Operating profit, GBP 7.78 B, is 29% of the total debt. The net cash from operations coverage is good as it is 31% of the total debt. Interest payments are also well covered by operating profit with coverage over 9x. So, the debt, despite being high, is not causing concerns at present.

   Investment case

In the past GSK significantly underperformed other big pharma companies. However it is regaining investors trust in recent years.

Now we estimate the future share price using historical average P/E ratio. The following assumptions are made to project the stock price.

  • Underlying earnings are to decline next year but the management expects improvement in 2022. So we assume that EPS over 5 years is flat, i.e. EPS will be GBP 1.155.
  • Dividend is GBP 0.80 per annum. We assume that it remains the same in the coming years. We assume that the forthcoming dividend cut is balanced by the possible future dividend increases. So over the next 5 years the total dividend income would be GBP 4 per share. By now we do not know by how much dividend would be cut as of 2022 and what kind of dividend increases could be expected thereafter. If a cut is substantial, our assumption could be overly optimistic.
  • Future buy backs are not considered.

Multiplying EPS (GBP 1.155) by the average P/E over the last 5 years (21.75), gives us the rough indication what could be the stock price in 5 years period:

GBP 1.155 x 21.75 = GBP 25.12

That means GSK’s stock price upside potential is 97% from the current price GBP 12.77 if our assumptions come true.

Taking into account the expected dividend income over the next 5 years (GBP 4), the overall return on investment, if the stock is bought today, with dividends not reinvested, could be around 128% over the 5 years period or almost 18% compound return each year on average. That seems to be generous reward indeed.

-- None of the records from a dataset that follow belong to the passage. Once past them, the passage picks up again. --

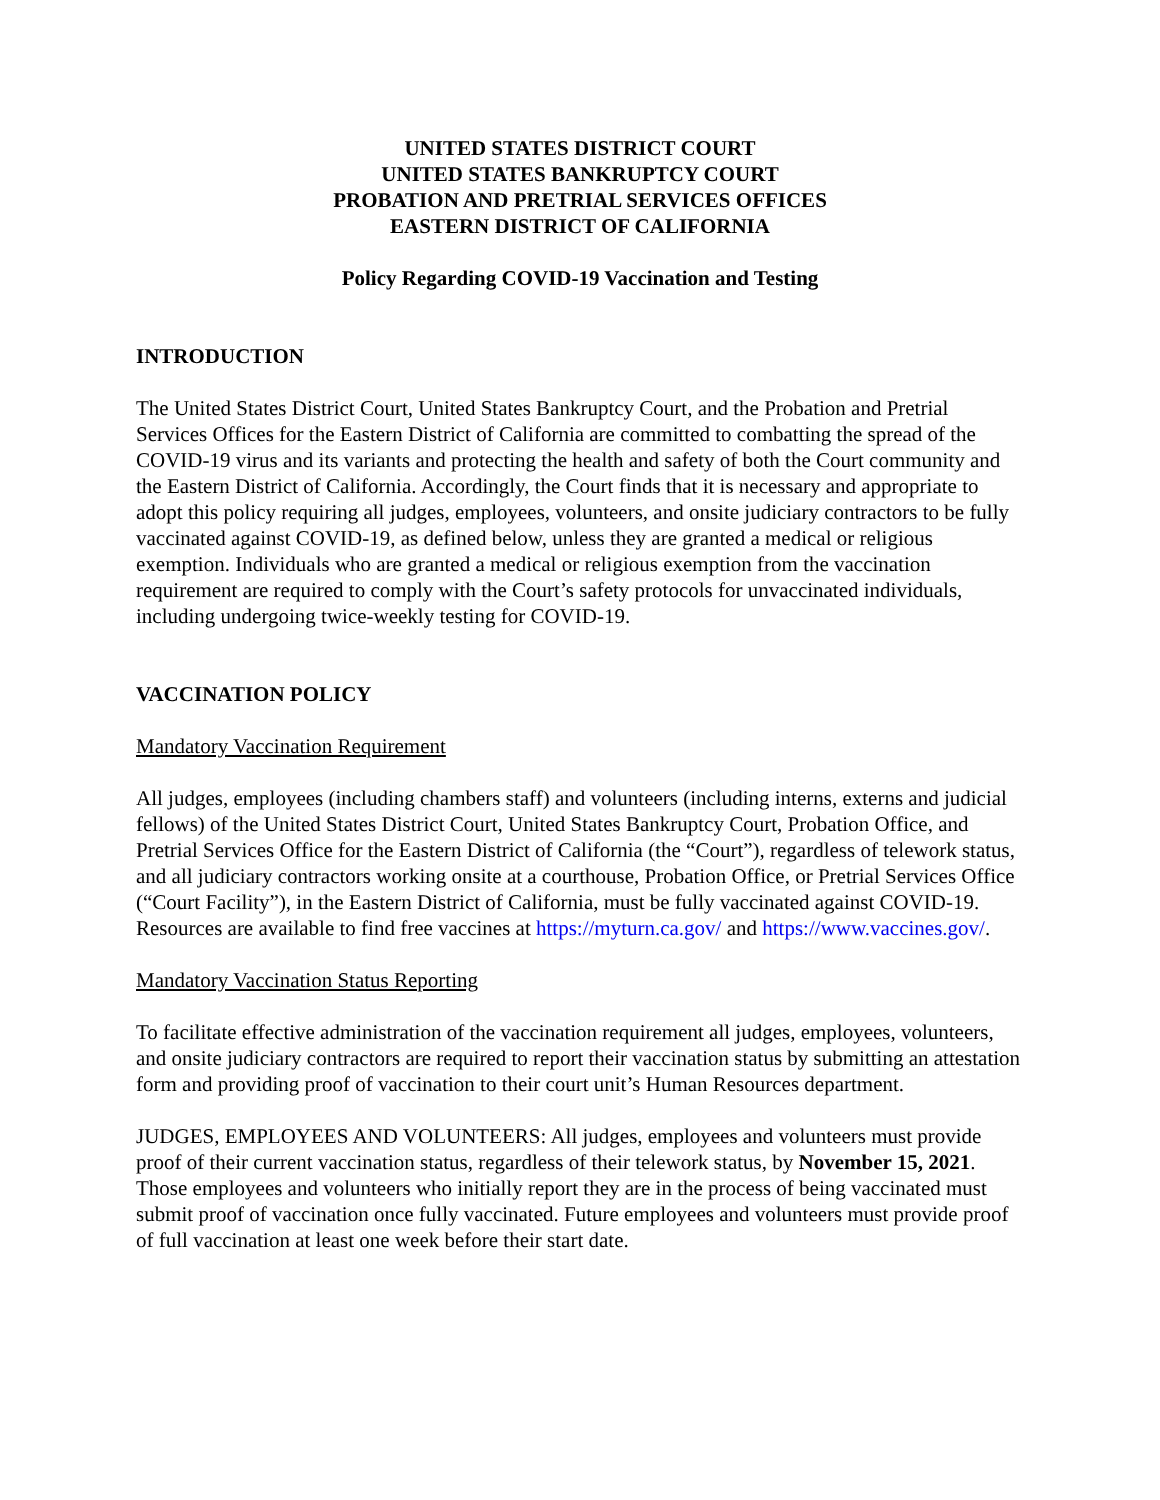UNITED STATES DISTRICT COURT
UNITED STATES BANKRUPTCY COURT
PROBATION AND PRETRIAL SERVICES OFFICES
EASTERN DISTRICT OF CALIFORNIA
Policy Regarding COVID-19 Vaccination and Testing
INTRODUCTION
The United States District Court, United States Bankruptcy Court, and the Probation and Pretrial Services Offices for the Eastern District of California are committed to combatting the spread of the COVID-19 virus and its variants and protecting the health and safety of both the Court community and the Eastern District of California. Accordingly, the Court finds that it is necessary and appropriate to adopt this policy requiring all judges, employees, volunteers, and onsite judiciary contractors to be fully vaccinated against COVID-19, as defined below, unless they are granted a medical or religious exemption. Individuals who are granted a medical or religious exemption from the vaccination requirement are required to comply with the Court’s safety protocols for unvaccinated individuals, including undergoing twice-weekly testing for COVID-19.
VACCINATION POLICY
Mandatory Vaccination Requirement
All judges, employees (including chambers staff) and volunteers (including interns, externs and judicial fellows) of the United States District Court, United States Bankruptcy Court, Probation Office, and Pretrial Services Office for the Eastern District of California (the “Court”), regardless of telework status, and all judiciary contractors working onsite at a courthouse, Probation Office, or Pretrial Services Office (“Court Facility”), in the Eastern District of California, must be fully vaccinated against COVID-19. Resources are available to find free vaccines at https://myturn.ca.gov/ and https://www.vaccines.gov/.
Mandatory Vaccination Status Reporting
To facilitate effective administration of the vaccination requirement all judges, employees, volunteers, and onsite judiciary contractors are required to report their vaccination status by submitting an attestation form and providing proof of vaccination to their court unit’s Human Resources department.
JUDGES, EMPLOYEES AND VOLUNTEERS: All judges, employees and volunteers must provide proof of their current vaccination status, regardless of their telework status, by November 15, 2021. Those employees and volunteers who initially report they are in the process of being vaccinated must submit proof of vaccination once fully vaccinated. Future employees and volunteers must provide proof of full vaccination at least one week before their start date.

There are many uncertainties related to the performance in the short term: the pandemic is not over yet, company restructuring is not finalized, global economy is still struggling. However GSK is a quality company with business diversified across medicines, vaccines and consumer healthcare products. After separation it will become a biopharma company with strong drug pipeline supported by large investments in R&D.

Notes

Data source – the company’s financial reports and its website. Source of pictures – the company website unless otherwise stated. Colored circles next to headings mean an author’s evaluation of the relevant performance criteria of the company: green means positive, yellow neutral and red negative evaluation. There are many ways to estimate the future stock price. We use only one of them, the one based on P/E ratio. All estimates made in the article are for the informational purposes only. They are the result of the rule of thumb assumptions and the real outcome might differ materially from those estimates. As the future unfolds, macro events, not mentioned in the article, could impact the company fundamentals. Use the information in the article as a starting point for your own due diligence.